**Source passage**
--

Skip to main content

Overview

Better Blur DX implements the Dual Kawase blur algorithm, a highly efficient two-pass blur technique that achieves high-quality blur effects with minimal texture samples. The algorithm consists of downsampling and upsampling passes that progressively blur the image.

Dual Kawase Algorithm

The Dual Kawase algorithm works by:
  1. Downsampling Pass: Progressively scales the image down by 50% each iteration while applying blur
  2. Upsampling Pass: Scales the image back up by 200% each iteration with additional blur
  3. Final Render: Applies color correction, noise, and rounded corners to the blurred result

Why Dual Kawase?

  • Performance: Requires only 8 texture samples per pass (vs. Gaussian blur’s many more)
  • Quality: Produces smooth, natural-looking blur without visible artifacts
  • Scalability: Blur strength can be easily adjusted by changing iteration count and offset values

Blur Strength System

The blur strength is controlled by two primary parameters configured in blur.cpp:259-314:

Iteration Count

The number of downsample/upsample iterations determines the base blur radius. Better Blur DX supports up to 4 iterations:
m_iterationCount
size_t
Number of downsample/upsample passes (1-4). Each iteration halves then doubles the texture size.

Offset Values

The offset controls how far apart texture samples are taken. Each iteration has min/max offset constraints:
// From blur.cpp:286-291
blurOffsets.append({1.0, 2.0, 10});   // Iteration 1: Down sample size / 2
blurOffsets.append({2.0, 3.0, 20});   // Iteration 2: Down sample size / 4
blurOffsets.append({2.0, 5.0, 50});   // Iteration 3: Down sample size / 8
blurOffsets.append({3.0, 8.0, 150});  // Iteration 4: Down sample size / 16

Blur Strength Values

The initBlurStrengthValues() function (blur.cpp:259) creates 15 evenly-distributed blur strength presets:
struct BlurValuesStruct {
    int iteration;    // Number of downsample/upsample passes
    float offset;     // Sample offset distance
};
These values are computed to distribute blur strengths evenly across the offset ranges, giving users smooth control from subtle to intense blur.

Downsample Pass

Implemented in blur.cpp:993-1019 and shaders/downsample.frag.

Algorithm

The downsample pass uses a weighted 5-sample pattern:
vec4 sum = texture2D(texUnit, uv) * 4.0;                              // Center: weight 4
sum += texture2D(texUnit, uv - halfpixel.xy * offset);               // Top-left
sum += texture2D(texUnit, uv + halfpixel.xy * offset);               // Bottom-right
sum += texture2D(texUnit, uv + vec2(halfpixel.x, -halfpixel.y) * offset);  // Top-right
sum += texture2D(texUnit, uv - vec2(halfpixel.x, -halfpixel.y) * offset);  // Bottom-left

gl_FragColor = sum / 8.0;  // Normalize by total weight

Process

  1. Render to progressively smaller framebuffers (each 50% of previous size)

--

**Extracted records**
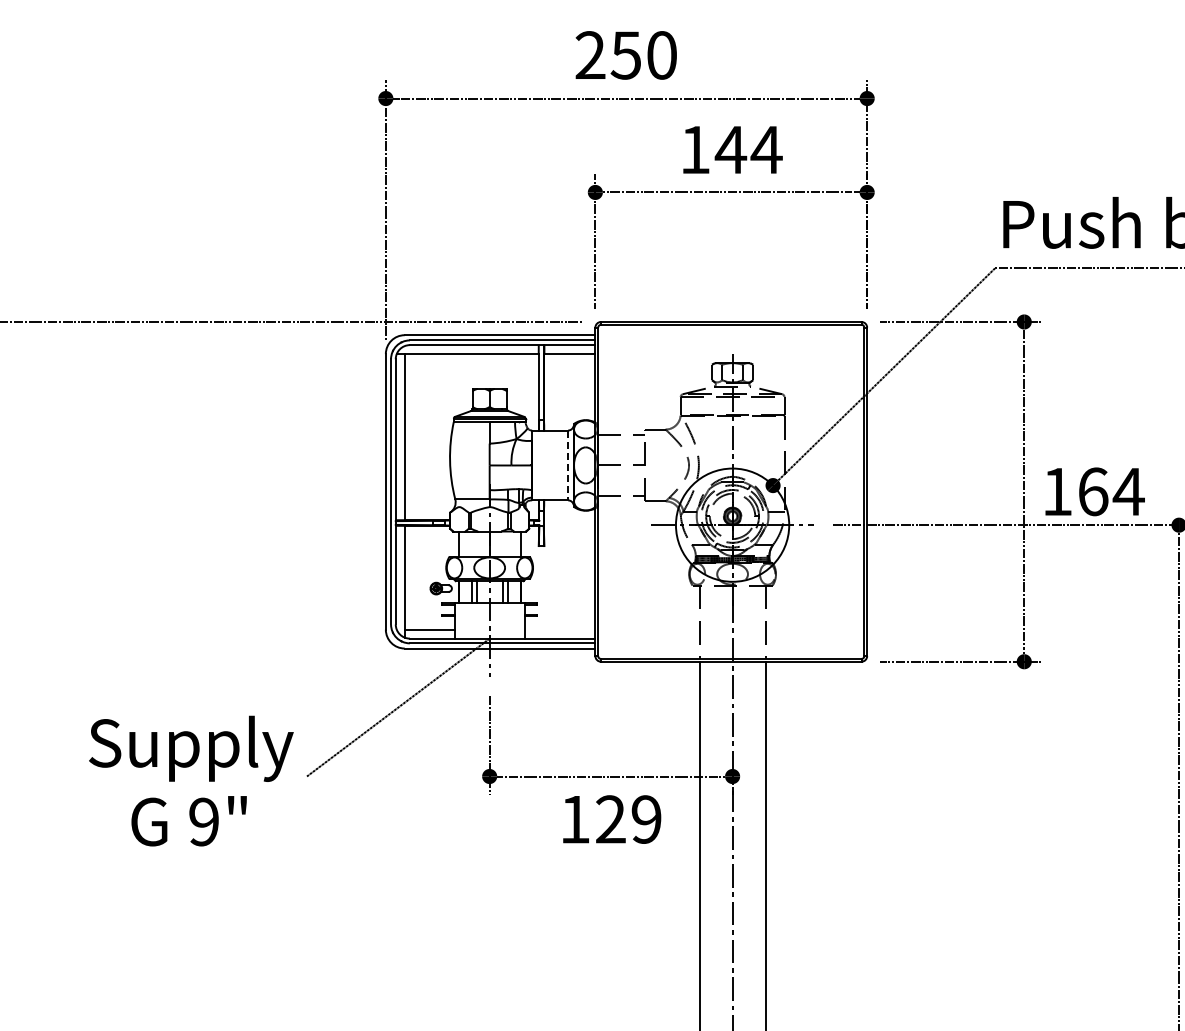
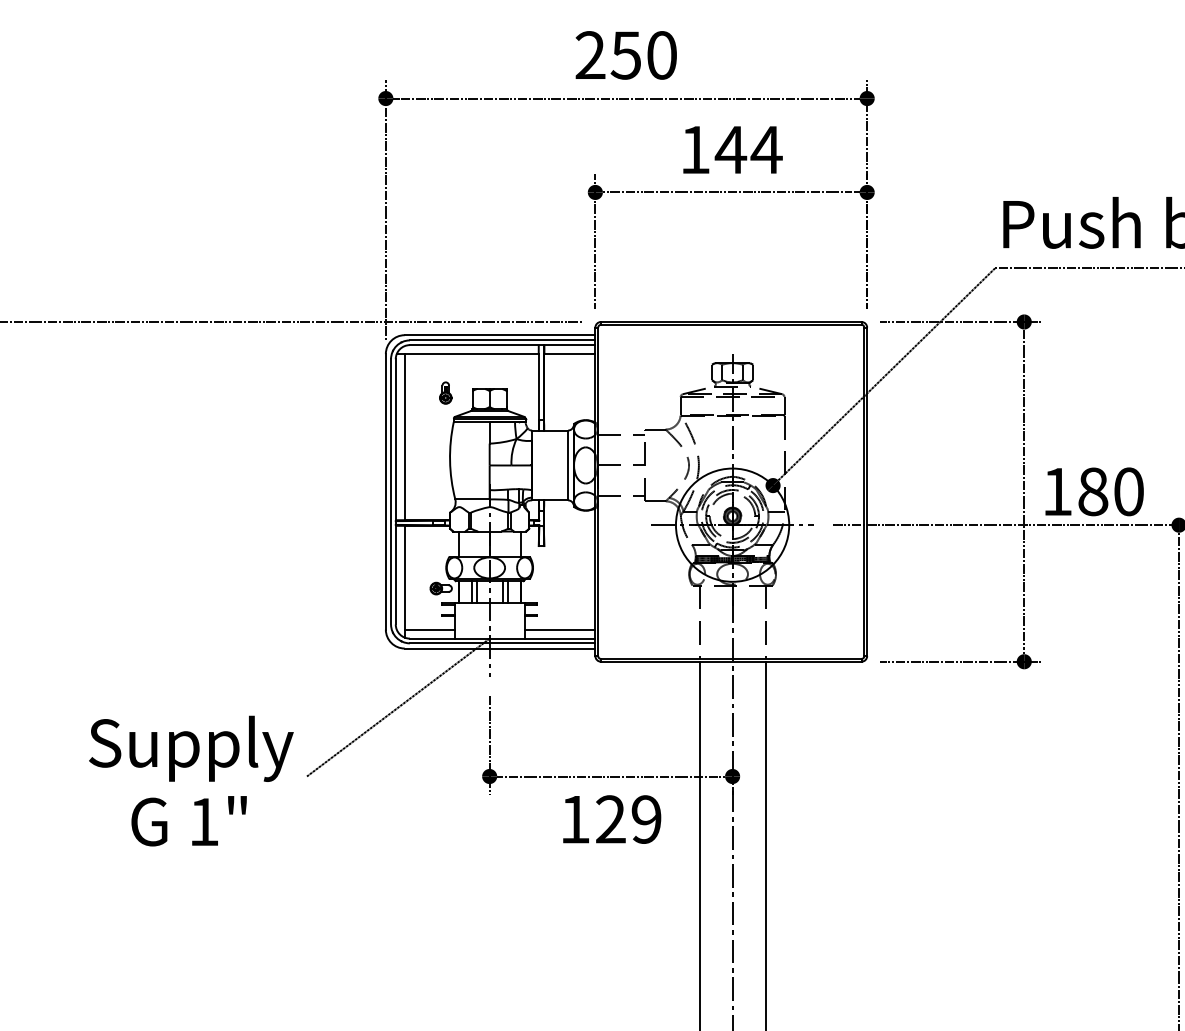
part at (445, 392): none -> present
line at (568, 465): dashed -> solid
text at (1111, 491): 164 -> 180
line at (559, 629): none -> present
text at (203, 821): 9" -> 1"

--

**Tasks**
1: Copy out the passage of the blur documentation starting with "The blur strength" and going on through "the texture size.".
2: Name every sample position given in the code comments of the downsample pass in the blur documentation.

**Full answers**
1:
The blur strength is controlled by two primary parameters configured in blur.cpp:259-314:

Iteration Count

The number of downsample/upsample iterations determines the base blur radius. Better Blur DX supports up to 4 iterations:
m_iterationCount
size_t
Number of downsample/upsample passes (1-4). Each iteration halves then doubles the texture size.

2:
Center
Top-left
Bottom-right
Top-right
Bottom-left